Tableau 7 : Récapitulatif des rendements obtenus sur les quatre parcelles pendant la campagne 2018
Messages clés
La baisse de la fertilité des sols entraine des faibles rendements chez les petits producteurs en zones rurales. Ces faibles rendements ont un impact direct avec l’insécurité alimentaire (malnutrition et famine). Il apparait dont urgent de proposer des options de réhabilitation des sols viables, afin d’aider les communautés à améliorer leur bien-être et leurs moyens de subsistance. Bien que la présente étude soit encore en cours, les implications suivantes peuvent être suggérées. Il s’agit entre autres :
- des actions de sensibilisation et de diffusion qui peuvent conduire les agriculteurs et éleveurs vers un changement dans leurs pratiques pour plus de résilience face au climat ;
- les organisations locales doivent être orientées vers le développement des pratiques de gestion de l’eau et des sols adaptées à la parcelle et à l’élevage ;
- face aux besoins divers et variés, les systèmes de production des petits producteurs sont très complexes (combinaison des diverses cultures (de subsistance ou de rente) et du petit élevage. Cette complexité nécessite des innovations agricoles adaptées ;
- la capacité des communautés à explorer des pratiques qui réduisent les pertes d’eau et maximisent la productivité devrait être renforcée ;
- il est essentiel de mettre sur pied un suivi du dispositif de renforment des capacités des visites d’appui-conseil agricole pour une meilleure diffusion des technologies.
Références
Abdoussallam S., Dougbedji F.., Bado V.B., Ousmane H., Savadogo P. 2017. Récupération biologique des terres dégradées. Une approche systémique pour générer des revenus, améliorer la nutrition et renforcer le pouvoir économique des femmes. Manuel à l’usage des formateurs et des producteurs : projet d’appui à la sécurité alimentaire des ménages ; ICRISAT, Niamey, Niger, 48p.
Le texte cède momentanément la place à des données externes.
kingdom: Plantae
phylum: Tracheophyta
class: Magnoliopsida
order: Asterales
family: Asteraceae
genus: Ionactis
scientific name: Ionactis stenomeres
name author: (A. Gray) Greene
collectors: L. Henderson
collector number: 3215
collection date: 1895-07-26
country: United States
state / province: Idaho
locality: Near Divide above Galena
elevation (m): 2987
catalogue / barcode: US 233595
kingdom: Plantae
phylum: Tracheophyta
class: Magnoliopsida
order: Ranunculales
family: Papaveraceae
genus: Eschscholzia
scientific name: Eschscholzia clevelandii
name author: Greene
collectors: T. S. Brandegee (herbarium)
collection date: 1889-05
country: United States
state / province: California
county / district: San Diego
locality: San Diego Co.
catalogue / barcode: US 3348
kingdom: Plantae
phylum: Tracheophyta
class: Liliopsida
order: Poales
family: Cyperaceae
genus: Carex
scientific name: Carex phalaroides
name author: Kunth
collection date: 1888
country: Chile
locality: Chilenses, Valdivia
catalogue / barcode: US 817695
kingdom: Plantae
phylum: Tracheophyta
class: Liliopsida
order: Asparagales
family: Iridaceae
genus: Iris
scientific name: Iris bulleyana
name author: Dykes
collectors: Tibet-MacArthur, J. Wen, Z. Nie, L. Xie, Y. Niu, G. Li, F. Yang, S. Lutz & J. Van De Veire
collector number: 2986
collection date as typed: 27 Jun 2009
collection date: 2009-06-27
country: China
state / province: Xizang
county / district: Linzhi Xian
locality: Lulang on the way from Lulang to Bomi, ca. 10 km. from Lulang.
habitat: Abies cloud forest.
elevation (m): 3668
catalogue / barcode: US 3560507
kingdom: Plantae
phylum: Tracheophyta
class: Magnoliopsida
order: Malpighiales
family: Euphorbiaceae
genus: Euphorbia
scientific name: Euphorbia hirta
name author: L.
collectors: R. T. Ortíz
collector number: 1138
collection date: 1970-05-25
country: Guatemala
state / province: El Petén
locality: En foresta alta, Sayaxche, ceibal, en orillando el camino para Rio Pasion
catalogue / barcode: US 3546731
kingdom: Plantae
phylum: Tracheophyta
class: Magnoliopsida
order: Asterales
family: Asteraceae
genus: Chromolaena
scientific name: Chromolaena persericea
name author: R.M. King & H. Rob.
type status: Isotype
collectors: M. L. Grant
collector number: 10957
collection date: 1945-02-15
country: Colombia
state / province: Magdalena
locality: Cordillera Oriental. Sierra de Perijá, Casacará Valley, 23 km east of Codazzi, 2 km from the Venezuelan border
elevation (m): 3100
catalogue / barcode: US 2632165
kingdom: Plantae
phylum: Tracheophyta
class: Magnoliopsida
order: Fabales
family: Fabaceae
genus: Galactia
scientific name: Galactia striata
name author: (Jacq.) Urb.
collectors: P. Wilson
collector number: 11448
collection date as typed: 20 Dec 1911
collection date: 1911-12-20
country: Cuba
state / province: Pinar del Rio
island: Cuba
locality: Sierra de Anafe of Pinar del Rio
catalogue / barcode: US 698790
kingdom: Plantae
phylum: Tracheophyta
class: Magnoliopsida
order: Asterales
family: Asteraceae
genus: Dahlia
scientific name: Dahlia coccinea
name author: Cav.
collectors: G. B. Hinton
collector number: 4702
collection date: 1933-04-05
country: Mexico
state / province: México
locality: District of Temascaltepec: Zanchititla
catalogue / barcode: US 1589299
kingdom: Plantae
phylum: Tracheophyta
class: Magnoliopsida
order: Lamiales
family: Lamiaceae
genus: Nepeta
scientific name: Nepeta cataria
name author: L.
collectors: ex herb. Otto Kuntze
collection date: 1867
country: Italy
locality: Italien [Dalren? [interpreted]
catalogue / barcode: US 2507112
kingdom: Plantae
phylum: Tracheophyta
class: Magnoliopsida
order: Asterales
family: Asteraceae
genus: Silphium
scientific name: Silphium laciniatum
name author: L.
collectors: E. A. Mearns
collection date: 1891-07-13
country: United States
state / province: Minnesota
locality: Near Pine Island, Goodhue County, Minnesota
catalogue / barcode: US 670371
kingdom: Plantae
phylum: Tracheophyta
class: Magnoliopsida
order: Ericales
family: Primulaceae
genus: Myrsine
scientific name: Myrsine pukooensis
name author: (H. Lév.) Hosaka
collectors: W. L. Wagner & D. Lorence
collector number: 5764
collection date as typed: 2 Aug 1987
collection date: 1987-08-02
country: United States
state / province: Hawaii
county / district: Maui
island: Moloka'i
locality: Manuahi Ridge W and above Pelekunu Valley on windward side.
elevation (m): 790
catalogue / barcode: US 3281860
Document de Stratégie pour la Croissance et l’Emploi (DSCE) du Cameroun, 2010
FAO, 2016. Evaluation des ressources forestières mondiales 2015 ; Comment les forêts de la planète changent-elles ? 2nd Edition. Rome.
Gilbey B., Davies J., Metternicht G., Magero C. 2019. Taking land degradation neutrality from concept to practice: Early reflections on LDN target setting and planning. Environmental Science and Policy 100/230-237. https://doi.org/10.1016/j.envsci/2019.04.007.
IUCN, Davies J., Gudka M., Laban P., Metternicht G., Alexander S., Hannam I et al. 2015. Land degradation neutrality: implications and opportunities for conservation. Gland. Switzerland: IUCN.
MINEPDED, 2015a. Plan National d’Adaptation aux Changements Climatiques. 154p.
PNUE, 2013. Global Environment Outlook, Africa. http://wedocs.unep.org/bitstream/handle/20.500.11822/7595/GEO_Africa_201611.pdf?seguence=1&isAllowed=y
Stavi I. & Lal R. 2015. Achieving zero net land degradation: Challenges and opportunities. Journal od Arid Environments 112:44-51. https://doi.org/10.1016/j.jaridenv.2014.01.016.
United Nations Convention to Combat Desertification (UNCCD), 2016b. Land degradation neutrality target setting programme: A technical guide. Bonn, Germany.